*** Opening of AVAILABLE RECORDS ***
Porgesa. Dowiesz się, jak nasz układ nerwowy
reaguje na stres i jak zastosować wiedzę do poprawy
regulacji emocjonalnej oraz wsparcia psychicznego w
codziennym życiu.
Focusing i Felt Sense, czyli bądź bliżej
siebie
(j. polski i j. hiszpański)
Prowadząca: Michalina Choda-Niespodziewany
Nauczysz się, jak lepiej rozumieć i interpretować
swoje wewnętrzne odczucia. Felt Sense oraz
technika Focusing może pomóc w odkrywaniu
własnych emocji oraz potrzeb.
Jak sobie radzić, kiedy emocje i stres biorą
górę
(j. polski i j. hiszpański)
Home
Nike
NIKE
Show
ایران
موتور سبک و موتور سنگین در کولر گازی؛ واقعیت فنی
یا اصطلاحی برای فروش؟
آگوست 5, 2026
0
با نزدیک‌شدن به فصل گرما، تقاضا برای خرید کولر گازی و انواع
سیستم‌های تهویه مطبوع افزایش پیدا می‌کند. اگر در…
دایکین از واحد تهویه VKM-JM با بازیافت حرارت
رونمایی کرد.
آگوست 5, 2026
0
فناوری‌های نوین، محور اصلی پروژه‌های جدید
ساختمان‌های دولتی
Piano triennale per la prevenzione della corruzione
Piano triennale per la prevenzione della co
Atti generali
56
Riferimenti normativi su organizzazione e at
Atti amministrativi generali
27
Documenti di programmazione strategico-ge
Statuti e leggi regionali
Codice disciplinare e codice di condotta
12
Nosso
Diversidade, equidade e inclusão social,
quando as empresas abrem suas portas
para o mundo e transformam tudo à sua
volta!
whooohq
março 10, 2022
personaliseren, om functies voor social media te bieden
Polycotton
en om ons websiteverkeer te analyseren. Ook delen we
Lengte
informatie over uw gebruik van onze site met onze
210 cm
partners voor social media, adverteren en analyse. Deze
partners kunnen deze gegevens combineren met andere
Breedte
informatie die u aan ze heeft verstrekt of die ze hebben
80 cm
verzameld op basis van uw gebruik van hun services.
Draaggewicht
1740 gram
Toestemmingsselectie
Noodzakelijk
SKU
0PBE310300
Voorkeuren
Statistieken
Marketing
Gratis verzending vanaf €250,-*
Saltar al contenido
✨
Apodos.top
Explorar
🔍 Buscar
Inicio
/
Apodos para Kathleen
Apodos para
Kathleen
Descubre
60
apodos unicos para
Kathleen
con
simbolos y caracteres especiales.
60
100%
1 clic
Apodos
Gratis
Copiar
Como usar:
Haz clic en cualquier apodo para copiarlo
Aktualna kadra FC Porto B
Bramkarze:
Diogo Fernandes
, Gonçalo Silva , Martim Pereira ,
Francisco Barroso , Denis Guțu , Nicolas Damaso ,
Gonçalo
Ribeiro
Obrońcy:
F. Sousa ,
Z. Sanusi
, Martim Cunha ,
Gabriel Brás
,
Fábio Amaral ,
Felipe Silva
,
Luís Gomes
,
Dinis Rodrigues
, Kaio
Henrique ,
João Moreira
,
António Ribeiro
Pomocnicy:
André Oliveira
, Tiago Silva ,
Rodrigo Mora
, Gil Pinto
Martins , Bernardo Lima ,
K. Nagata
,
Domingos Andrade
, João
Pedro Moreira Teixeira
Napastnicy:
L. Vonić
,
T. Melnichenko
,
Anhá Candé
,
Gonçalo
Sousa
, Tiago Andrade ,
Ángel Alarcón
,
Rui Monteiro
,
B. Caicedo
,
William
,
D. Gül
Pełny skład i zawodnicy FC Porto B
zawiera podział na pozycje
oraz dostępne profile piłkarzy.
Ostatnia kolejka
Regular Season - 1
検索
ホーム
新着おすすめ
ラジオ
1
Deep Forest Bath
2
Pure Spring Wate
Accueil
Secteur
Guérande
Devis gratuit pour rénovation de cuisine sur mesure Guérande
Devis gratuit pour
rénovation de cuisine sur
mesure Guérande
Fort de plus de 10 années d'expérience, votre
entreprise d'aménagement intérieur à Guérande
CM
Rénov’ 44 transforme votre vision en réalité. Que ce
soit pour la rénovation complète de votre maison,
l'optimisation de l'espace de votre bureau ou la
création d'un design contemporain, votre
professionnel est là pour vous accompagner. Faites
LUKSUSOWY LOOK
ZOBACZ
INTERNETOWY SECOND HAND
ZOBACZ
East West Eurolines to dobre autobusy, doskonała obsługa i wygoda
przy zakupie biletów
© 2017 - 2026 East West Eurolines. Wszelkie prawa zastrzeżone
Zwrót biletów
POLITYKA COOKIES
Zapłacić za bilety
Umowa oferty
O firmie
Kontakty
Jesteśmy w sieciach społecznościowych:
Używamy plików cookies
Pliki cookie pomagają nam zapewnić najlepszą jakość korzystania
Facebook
*** Close of AVAILABLE RECORDS ***
● **ACTIVITY**: Say how many lines in the preceding material include the word "Moreira", with no other words in the reply.

● **RESPONSE AREA**: 2